- TEXT PROVIDED -

+ + + + +

Yeah. His commitment to comedy is very intense. You know, when people become movie stars they can start putting a lot of terms and conditions in about how much they’re going to film, what the conditions are going to be, their trailer size… Zach’s main priority is comedy and that’s where we really relate, he and I. We didn’t do this movie as a star trip or as a springboard to greater success. We really just wanted to make the funniest movie that we could. And the conditions that we made it in were very challenging. And Zach also took a chance on me, as someone who’s never directed a movie before. He could have easily said, “Hey, you’ve never done a movie before. I just can’t risk my career on this.” But he loved the idea. He loved everything that we talked about and just really supported me throughout it. I think if it was someone that I didn’t know personally, it would have been a very intimidating experience. And while it was an intimidating experience for me having never directed a film, he made it very easy and fun for me.

That’s nice! Did you always know that you wanted to end up in the comedy space?

I always loved the comedy space. I grew up loving SCTV and Monty Python and Saturday Night Live. I had an appreciation for it. And I think when I was young I was doing comedy-type things. I was very influenced by David Letterman and Pee-wee Herman. If I ever had a school project, I would kind of make fun of it and do a funny video for it or do a funny play or something. But I never really thought that I could do it professionally because it just seems like this unattainable goal. No one ever tells you how you become a comedian — it seems like everyone has done it out of luck. But honestly that’s how I fell into it, with luck. So once I did, I just sort of took a chance and did a show at the Comedy Store in 1995. It was something that I just fell deeply in love with and I think the second time I ever did comedy I just called myself a comedian after that and everyone just bought it.

Photo: Liezl Estipona

So you mentioned a couple of your inspirations in the comedy world, but did you have a mentor or role model working with you? Or you were just doing it on your own?

+ + + + +

- DATA FOR ANALYSIS -
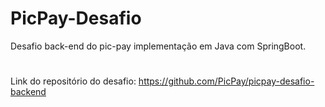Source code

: # PicPay-Desafio
Desafio back-end do pic-pay implementação em Java com SpringBoot.
#
Link do repositório do desafio: https://github.com/PicPay/picpay-desafio-backend


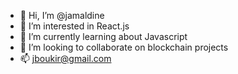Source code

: - 👋 Hi, I’m @jamaldine
- 👀 I’m interested in React.js
- 🌱 I’m currently learning about Javascript
- 💞️ I’m looking to collaborate on blockchain projects
- 📫 jboukir@gmail.com

<!---
jamaldine/jamaldine is a ✨ special ✨ repository because its `README.md` (this file) appears on your GitHub profile.
You can click the Preview link to take a look at your changes.
--->
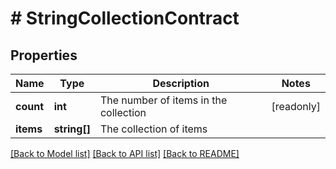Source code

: # # StringCollectionContract

## Properties

Name | Type | Description | Notes
------------ | ------------- | ------------- | -------------
**count** | **int** | The number of items in the collection | [readonly]
**items** | **string[]** | The collection of items |

[[Back to Model list]](../../README.md#models) [[Back to API list]](../../README.md#endpoints) [[Back to README]](../../README.md)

+ + + + +

- INSTRUCTIONS -
A. According to the interview about comedy, in what year did the speaker first do a show at the Comedy Store?
B. Carry the interview about comedy forward from its final question, picking up immediately after it.

- EXERCISE RESULTS -
A. 1995

B.
Definitely Bob Odenkirk took me under his wing and he’s the most supportive guy. Again, people in comedy tend to love comedy and love people that can make them laugh. So Bob Odenkirk was there the second time I ever performed and just really made sure that I felt like I was part of a community of people that I didn’t feel good enough to be a part of, or I didn’t feel skilled enough or that I’d been doing it long enough. But for instance, if we had a sketch show that we were doing, Bob would agree to be in it or he would go up and open for us or at the very least he would always come watch it and tell me what he thought of it. And that was very meaningful to me as a person. He’s one of the reasons I even got the guts to go up and do comedy, is because I saw him perform the week before and it clicked with me as something that I could do that was very similarly inclined. It just was very meaningful to me, up to the point of he appeared on my television show several times and he came to see an early cut of this movie and told me what he thought. And so he’s been one of the biggest supporters of not only me but other young comedians out there that I know of.

Right. So where did you get your taste for the type of humour that you like? Your humour is not the most conventional. Have you always liked this awkward, weird humour? What do you think liking that kind of thing says about someone?

When I was working on Mr. Show with Bob Odenkirk, they would call me the cross between Paul F. Tompkins and Brian Posehn. Which meant that I liked to write really smart stuff, but I also liked to write kind of like dirty, awkward, you know, more hardcore stuff as well, and if you cross that with loving things like “Weird Al” Yankovic and Pee-wee Herman, that’s sort of where my sensibilities lie. Between Two Ferns is all about, like, hardcore mean jokes in a way. But what I really wanted to do is add a kind of sweet sensibility to it, which Zach innately has, just so it’s not, you know, a mean movie that’s contributing to a culture that can get very mean at times. Really, my sensibility is, as much as I love jokes in something, when I see a movie or a TV show that just has jokes and abandons any kind of heart or feeling to it, I tend to get very frustrated. So that’s what we were setting out to do with this movie.

Do you think you’ll ever want to work on a sequel or it was a one-and-done type of thing?

I mean, I always wanted to direct a movie because, to me, growing up, that was the type of thing where I saw comedians — Monty Python and the Holy Grail, Spinal Tap, Airplane, The Naked Gun…the great comedies of my youth were all movies. So I really wanted to do something in that lineage or tradition. And as far as doing it again, you know, I have other types of movies I want to direct that are maybe not as improv-heavy, but I also would probably do another movie exactly like this one. If we were to do a sequel…I probably would. You know, it’s so much fun. Even though it’s such a huge amount of work and we’ve been working on it for two years, it also was so much fun that I probably would sign up.

You also founded the Earwolf Podcast Network before podcasting was even cool and now it’s like the coolest thing. Everyone does it…

I’m not quite sure that podcasts are cool yet. I still feel kind of an innate sense of shame anytime I tell someone who’s cool that I have a podcast and I see the look on their face.

To me, podcasts are so in — all of my favourite YouTubers or influencers, everyone has a podcast! I mean, I think it’s cool at least.

Thank you! [Laughs.]

Did you know that podcasts would become so big?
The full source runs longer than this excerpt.